China will release gross domestic product figures for the fourth quarter of 2015 on Tuesday amid rising concern about the health of the country’s economy — which in turn has reverberated through global markets.
China’s economy grew 6.9 per cent in real terms in the first three quarters, official data show. That is in line with the government’s full-year target of “around 7 per cent” but would be the slowest full-year growth since 1990. Here are five things to look for in Tuesday’s numbers:
Nominal growth. Suspicion surrounds China’s “GDP deflator”, the inflation gauge used to convert nominal GDP into the politically sensitive real GDP growth rate. The GDP deflator should be the broadest measures of inflation, capturing price changes for all goods and services, including non-consumption goods. But if the fourth-quarter deflator diverges sharply from more familiar gauges of Chinese inflation, investors will suspect that China’s stats bureau is cooking the books and look to nominal growth as a more reliable indicator of the state of the economy.

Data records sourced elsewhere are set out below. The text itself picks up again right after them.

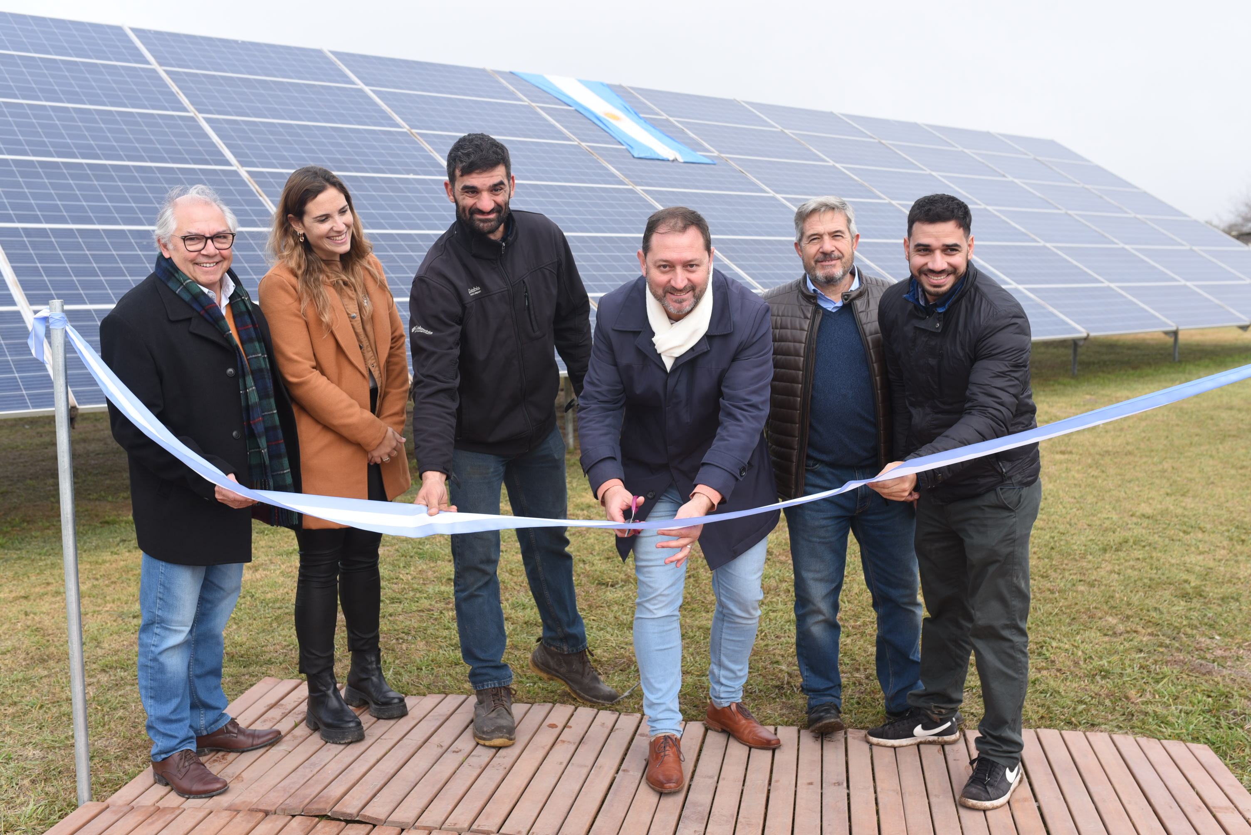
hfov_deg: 54.4
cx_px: 626
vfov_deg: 37.9
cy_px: 418
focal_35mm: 35
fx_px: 1217
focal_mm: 35
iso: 200
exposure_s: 1/320
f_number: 5.6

‘Other’ services. As traditional growth engines such as manufacturing and construction wane, services are now the main drivers of China’s growth. In the third quarter, a broad category called “other” services — which includes healthcare, education, law, and accounting among others — boosted China’s unexpectedly strong headline growth figure.

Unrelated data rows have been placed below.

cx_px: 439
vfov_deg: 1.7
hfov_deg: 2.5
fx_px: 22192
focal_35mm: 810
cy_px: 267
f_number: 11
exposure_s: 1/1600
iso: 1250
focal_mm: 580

Yet many are sceptical about these figures due to the lack of specifics, the inherent challenges of measuring the value of services, and suspicions that China’s statisticians fudge the data to meet predetermined targets. If the government provides more detail about which services are growing fastest, it could allay the scepticism. If not, doubts will grow.

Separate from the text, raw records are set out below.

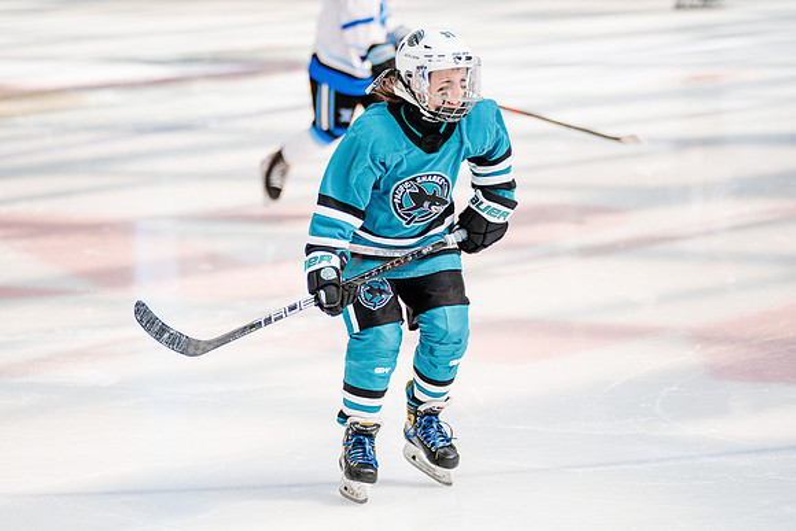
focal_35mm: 212
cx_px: 343
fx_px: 4683
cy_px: 247
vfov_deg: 6.5
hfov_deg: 9.7
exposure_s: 1/3200
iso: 1250
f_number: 3.2
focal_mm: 186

Financial services. In addition to “other” services, financial services were a major contributor to overall growth through the first three quarters as China’s stock market boom early in the year drove trading commissions and other brokerage services. In the fourth quarter, base effects will start to kick in, however, as the stock market boom began around November 2014.
Moreover, the trading volumes that ramped up during the first half of the year’s rally and bust were far more muted during the fourth quarter recovery. Another strong growth contribution from financial services will fuel more data scepticism.
Industrial production. The statistics bureau will release monthly industrial output data alongside the quarterly GDP figures on Tuesday. Factory surveys for December indicated that China’s struggling manufacturing sector may have finally bottomed out after declining for most of 2015. Industrial production accelerated strongly in November after hitting a near seven-year low in October. If the acceleration continued in December, it may be a sign that the worst is over for China’s factories
Net exports. The contribution to annual GDP growth from net exports was zero or negative from 2008 to 2014, undermining the conventional wisdom about China’s “export-led” economy. But China’s merchandise trade surplus surged to a record of $595bn in 2015 as tumbling commodity prices lowered the country’s import bill, customs data show. Customs figures do not include services trade, however, so the GDP figures will reveal how much net exports cushioned the slowdown in the domestic economy.